Document extract:
══════

For a decade now, the group has provided a platform for patients to connect with others who are dealing with the same disease, while assembling lots of valuable data that has been of great use to regulators, pharmaceutical manufacturers, and researchers.
Co-founder and President Ben Heywood, who created PatientsLikeMe after his brother Stephen was diagnosed with amyotrophic lateral sclerosis, or ALS, has seen many success stories, but the biggest one may be yet to come: creating validated measures that would ensure the patient’s voice plays a role in whether drug makers, physicians, and hospitals get paid.
The elements of PatientsLikeMe are coming together for the benefit of future patients, as the group makes use of a $900,000 grant from the Robert Wood Johnson Foundation. Part of the grant will allow PatientsLikeMe to spend the next year working with the National Quality Forum (NQF), the organization best known for establishing measures of health care quality, to create ways to measure how healthcare works through a patient’s eyes or experiences.
The idea of ensuring that patient input helps hold the healthcare system accountable, through the use of “patient-reported outcome measures,” or PROMs, has gained momentum in recent years, as CMS and commercial payers put more emphasis on value-based payment models. Creating a validated measure of patient-reported outcomes has huge implications, Heywood said in an interview with The American Journal of Managed Care.

══════

Data section:
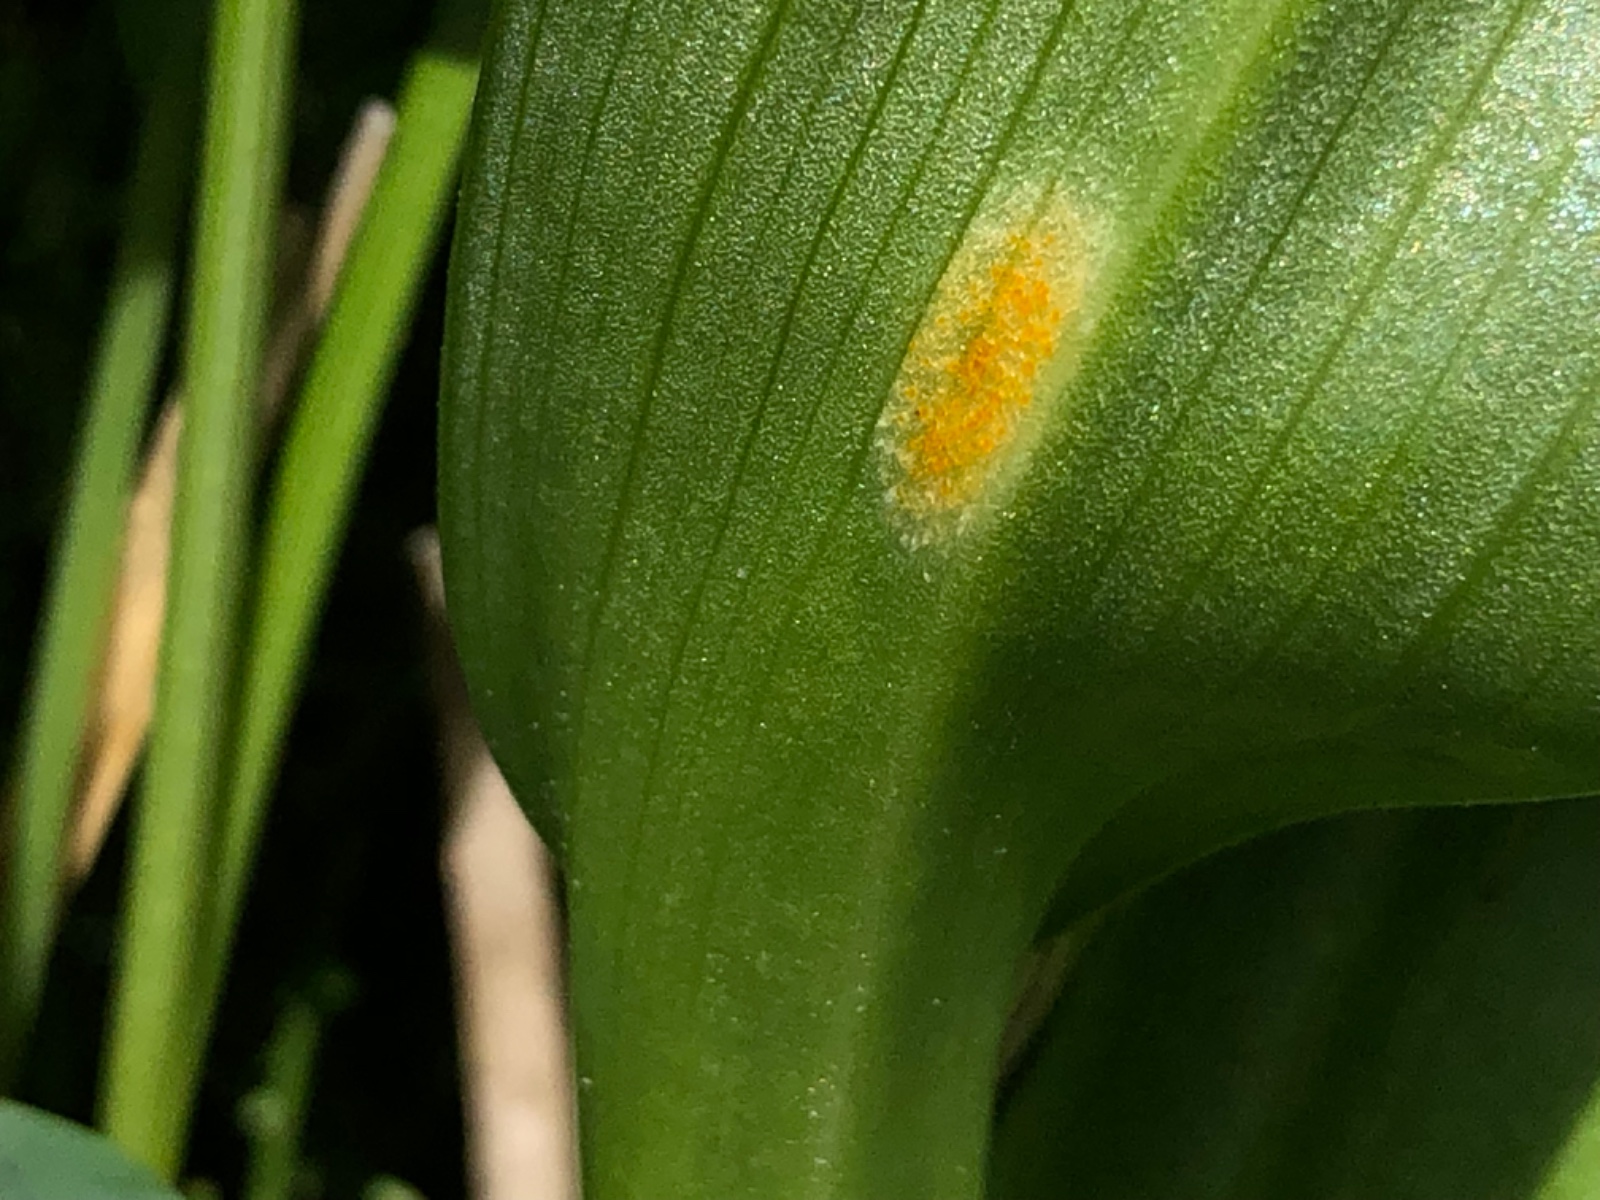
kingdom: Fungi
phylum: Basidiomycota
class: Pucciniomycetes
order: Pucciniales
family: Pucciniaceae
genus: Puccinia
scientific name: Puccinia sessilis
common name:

══════

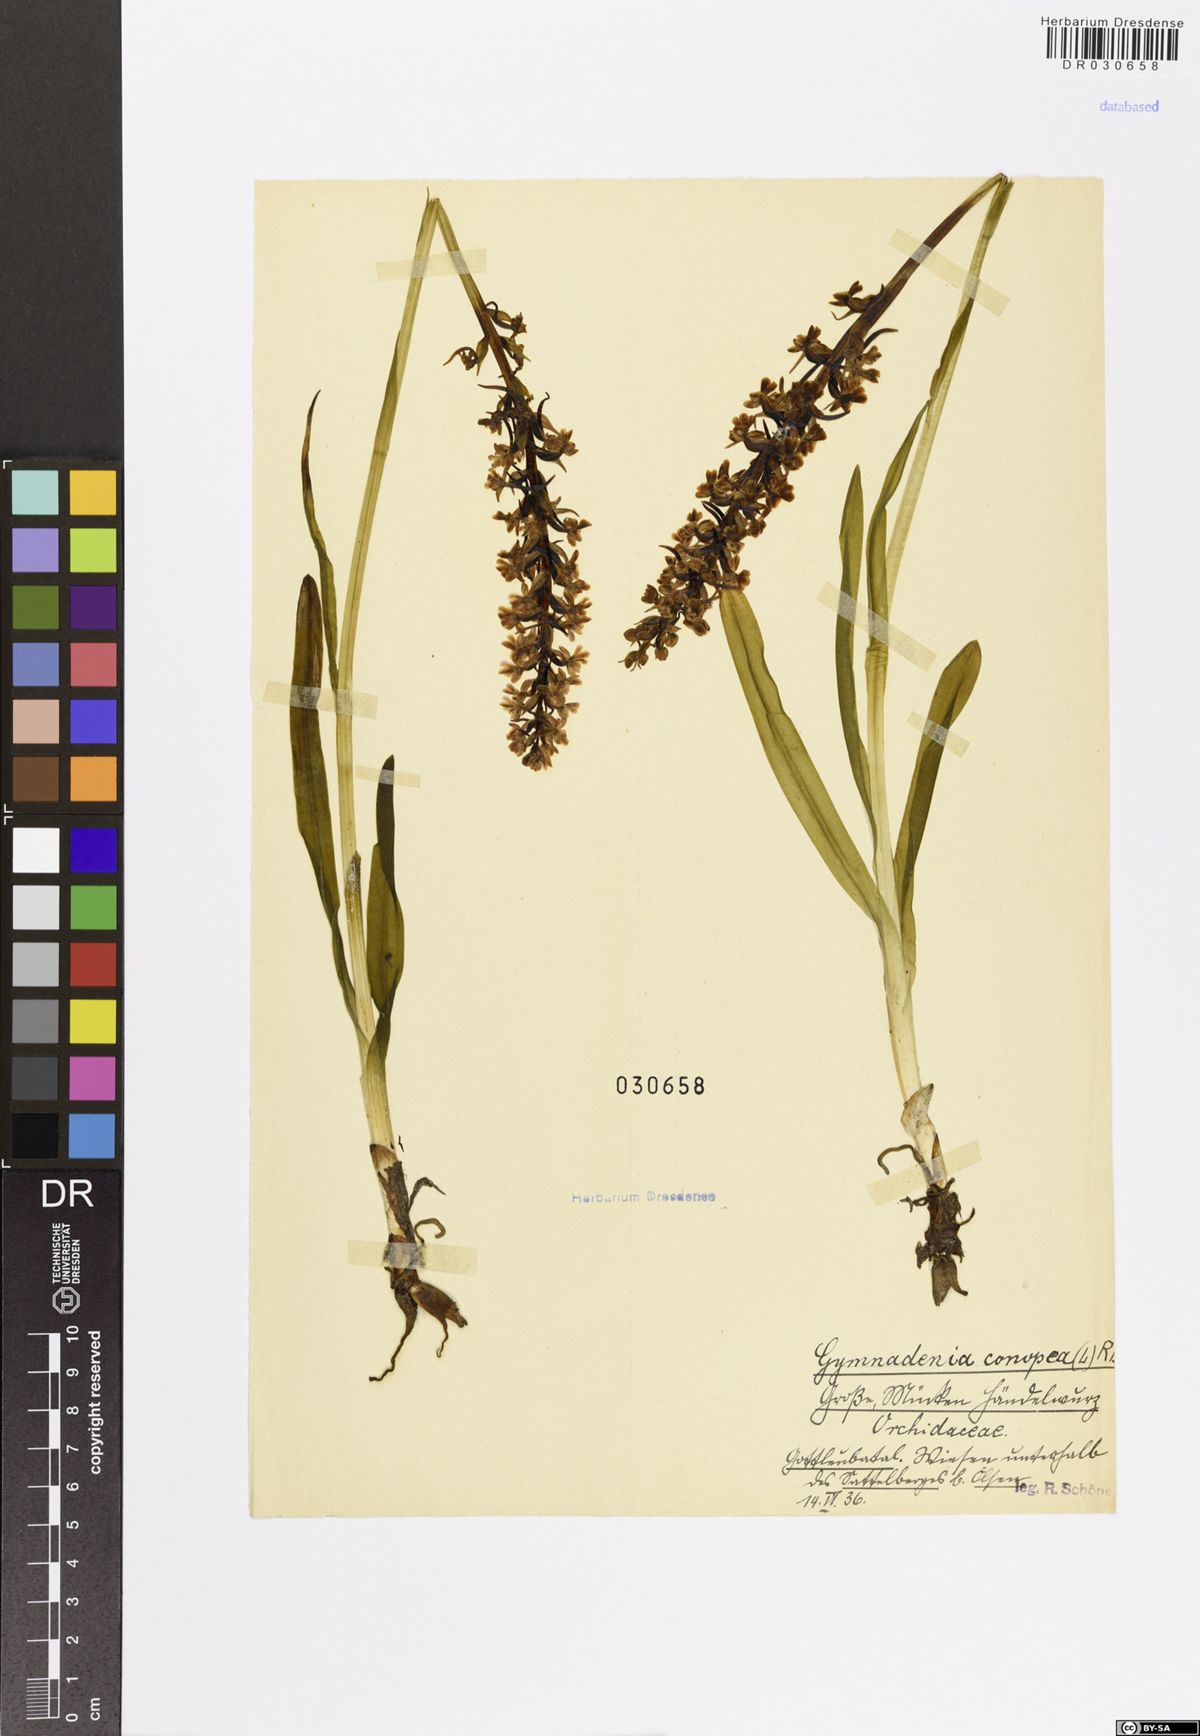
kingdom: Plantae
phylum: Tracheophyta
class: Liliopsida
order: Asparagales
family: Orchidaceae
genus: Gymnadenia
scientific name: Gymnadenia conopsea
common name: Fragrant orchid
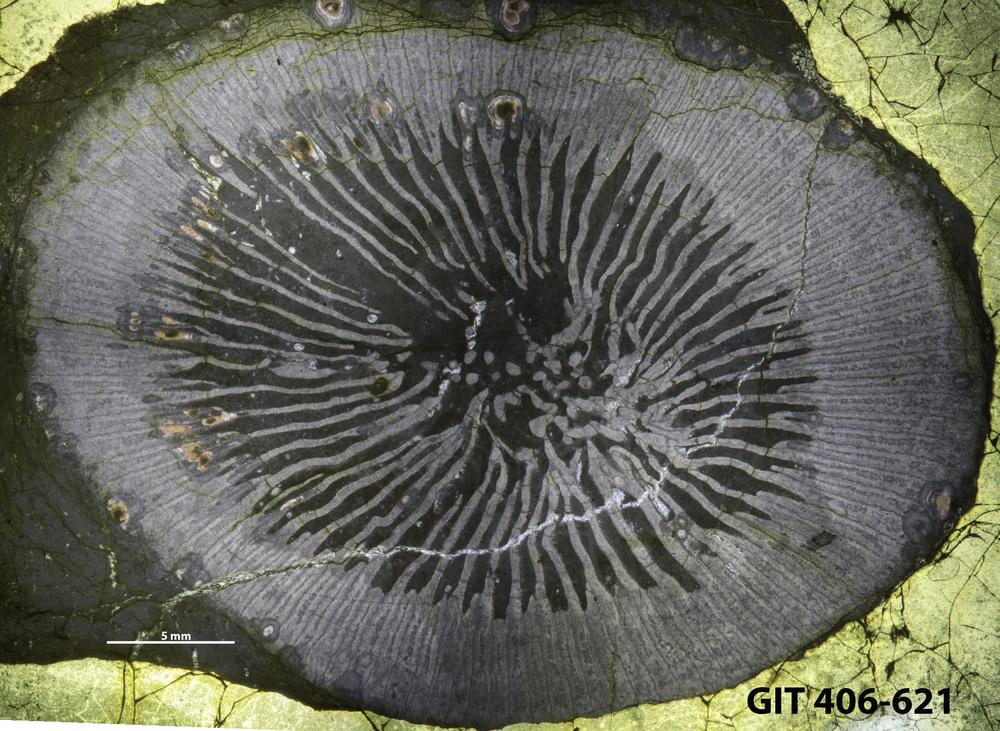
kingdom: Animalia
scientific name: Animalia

══════

Exercise instructions:
1. Translate this sentence from the PatientsLikeMe passage into Spanish: "Creating a validated measure of patient-reported outcomes has huge implications, Heywood said in an interview with The American Journal of Managed Care."
2. Repeat the PatientsLikeMe passage word for word, starting at "For a decade" and ending at "hospitals get paid.".

Exercise responses:
1. Crear una medida validada de los resultados informados por los pacientes tiene enormes implicaciones, dijo Heywood en una entrevista con The American Journal of Managed Care.

2.
For a decade now, the group has provided a platform for patients to connect with others who are dealing with the same disease, while assembling lots of valuable data that has been of great use to regulators, pharmaceutical manufacturers, and researchers.
Co-founder and President Ben Heywood, who created PatientsLikeMe after his brother Stephen was diagnosed with amyotrophic lateral sclerosis, or ALS, has seen many success stories, but the biggest one may be yet to come: creating validated measures that would ensure the patient’s voice plays a role in whether drug makers, physicians, and hospitals get paid.